Genau dazu hat der Verein Miteinander leben e.V. im September einen Workshop mit Betroffenen und Multiplikator*innen aus der Zivilgesellschaft, aus Sicherheitsbehörden, aus dem Sport und der Flüchtlingsarbeit organisiert. "Wir haben uns gemeinsam die Voraussetzungen und Möglichkeiten von Antirassismusarbeit im ländlichen Raum angeschaut", sagt Evans Gumbe, der zusammen mit Gesine Gondesen den Workshop fachlich begleitete. Zum Einstieg referierte Ibrahim Arslan, Überlebender der Möllner Brandanschläge, eindrucksvoll zur Notwendigkeit, Betroffene sprechen zu lassen und ihre Mitwirkung zu gewinnen. Vor allem, so Arslan, müsse die Arbeit gegen Rassismus und Diskriminierung immer auf Augenhöhe zwischen Betroffenen und Mehrheitsgesellschaft gestaltet werden. Und es sei aus seiner Sicht vor allem die Mehrheitsgesellschaft, die lernen muss, dass Rassismus und Diskriminierung immer in einem Umfeld von Macht und Ohnmacht gedeihen. Jeder Einzelfall weist auf eine Struktur, die durch Haltungen, Privilegien und Interessen der Mehrheitsgesellschaft geprägt wird, ohne dass diese es selbst wahrnimmt. Dies zu erkennen, ist fundamental wichtig, um die Wirkungsweise von Rassismus zu verstehen.

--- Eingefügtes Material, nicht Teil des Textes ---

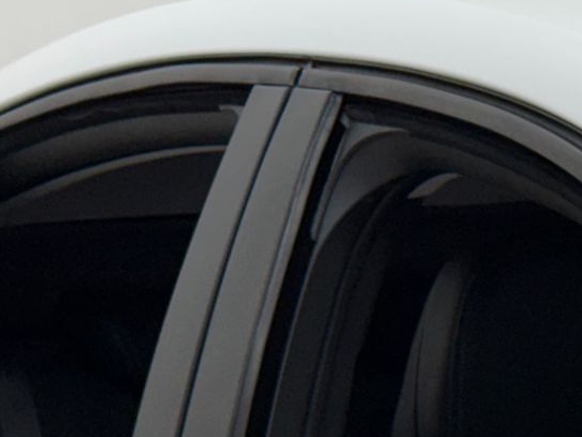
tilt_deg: -13.5
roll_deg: +0.9
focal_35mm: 170
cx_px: 566
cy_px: 672
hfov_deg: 11.5
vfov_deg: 8.5
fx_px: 2859
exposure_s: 1/120
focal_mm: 6.76
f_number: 1.78
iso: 100
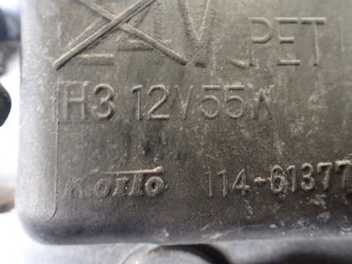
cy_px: 123
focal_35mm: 36
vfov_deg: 39.6
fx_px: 366
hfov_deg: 51.3
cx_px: 187
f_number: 2.3
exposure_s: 1/30
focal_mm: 5.4
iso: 1000
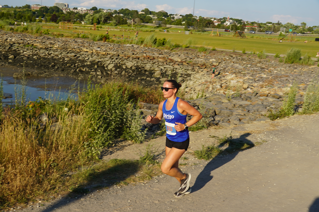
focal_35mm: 43
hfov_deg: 45.4
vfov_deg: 31.2
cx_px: 160
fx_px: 381
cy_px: 106
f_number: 10
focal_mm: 29
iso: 100
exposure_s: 1/200
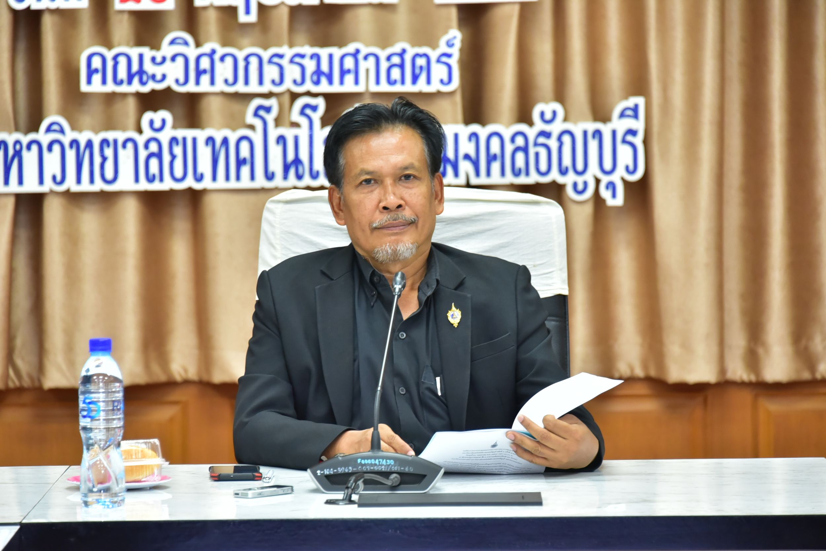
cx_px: 413
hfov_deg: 10.3
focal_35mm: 200
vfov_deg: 6.9
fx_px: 4591
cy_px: 276
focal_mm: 200
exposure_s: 1/160
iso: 3200
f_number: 6.3
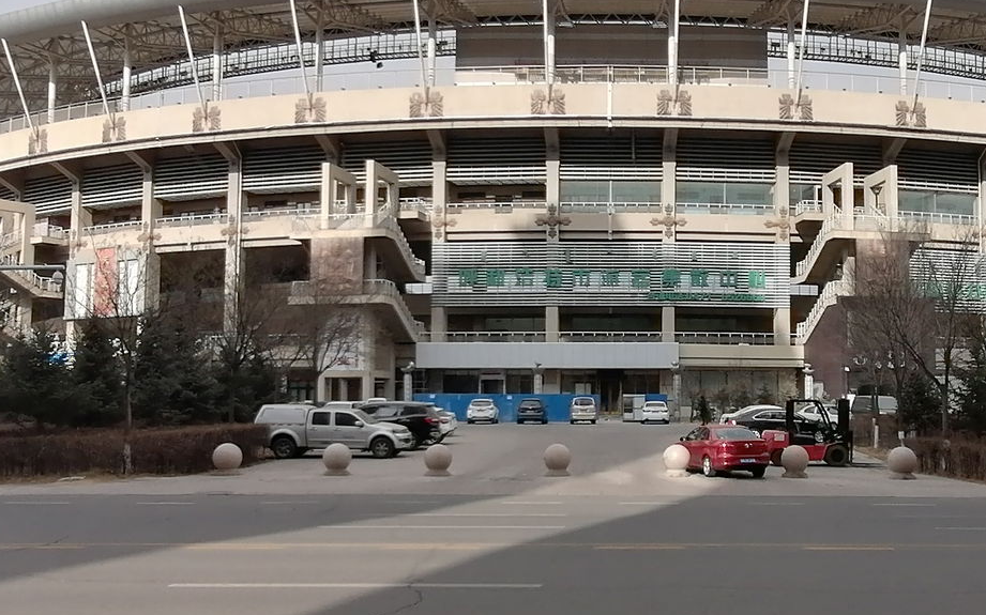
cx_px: 642
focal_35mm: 42
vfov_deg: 30.5
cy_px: 328
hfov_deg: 46.6
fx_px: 1128
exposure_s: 1/1081
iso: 50
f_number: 2.4
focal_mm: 1.78
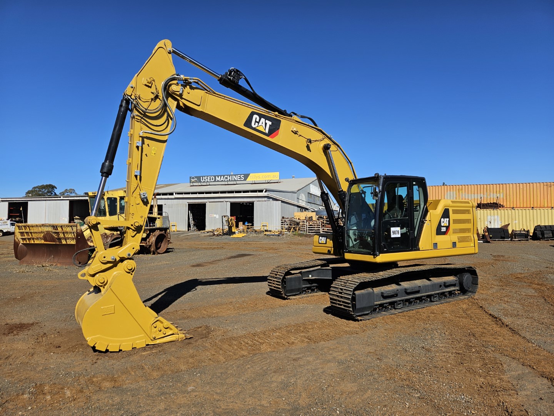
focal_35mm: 23
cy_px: 208
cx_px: 277
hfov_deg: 73.9
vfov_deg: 58.9
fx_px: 368
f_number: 1.8
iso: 25
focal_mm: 5.4
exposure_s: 1/2544
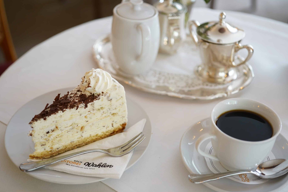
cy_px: 98
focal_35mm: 52
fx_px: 416
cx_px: 140
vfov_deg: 26.0
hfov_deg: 38.2
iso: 800
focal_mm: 50
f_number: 2.8
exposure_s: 1/50
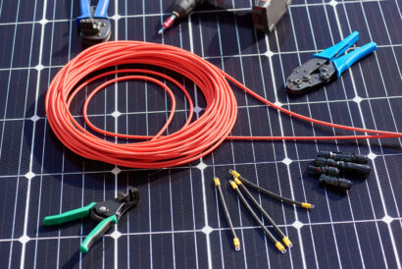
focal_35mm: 80
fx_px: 894
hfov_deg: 25.3
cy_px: 134
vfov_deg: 17.1
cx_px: 201
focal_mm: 80
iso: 100
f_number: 4
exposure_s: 1/800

Im Verlauf des Workshops wurden Strukturen identifiziert, die für die Ausgestaltung einer Antirassismusarbeit im ländlichen Raum hinderlich oder förderlich sein können. Als schwierig wurde angesehen, dass die migrantischen Communities im Landkreis oftmals sehr klein sind und viele Betroffene auch vereinzelt leben. Zudem gibt es keine ausgeprägte Formen von politischer Selbstorganisation, die eine antirassistische Arbeit einfordern könnte. Analog dazu ist im ländlichen Raum das Problembewusstsein in der Mehrheitsgesellschaft zu Rassismus und Diskriminierung oft nur schwach ausgeprägt. Der Satz, "Rassismus gibt es bei uns nicht!", ist nicht selten zu hören. Ebenso fehlen professionelle Beratungsstrukturen für Betroffene, die in Großstädten heute selbstverständlich und oftmals auch im Wissenstransfer mit den ansässigen Universitäten entwickelt werden. Auf der Habenseite wurde hingegen vermerkt, dass in ländlichen Räume der persönliche Zugang zu Menschen und das Miteinander immer noch besser gelingt, als in der Anonymität der Großstadt. Auch konnten mögliche Partner für eine gemeinsame Antirassismusarbeit im Landkreis identifiziert werden. Wichtig war zudem die Klarstellung, dass Antirassismusarbeit nicht gleichzusetzen ist mit Inklusionsarbeit oder mit interkultureller Begegnung. "Antirassismusarbeit ist ein großes gemeinsames Lernprojekt, das vor allem die Mehrheitsgesellschaft fordert", sagte Evans Gumbe.
Die Ergebnisse des Workshops sollen Grundlage für weitere Diskussionen auf dem Weg zu einem Konzept für eine funktionierende Antirassismusarbeit im ländlichen Raum werden. An dieser Diskussion sollen zukünftig auch ländliche Gemeinden aus der 'Europäischen Städtekoalition gegen Rassismus' eingebunden werden.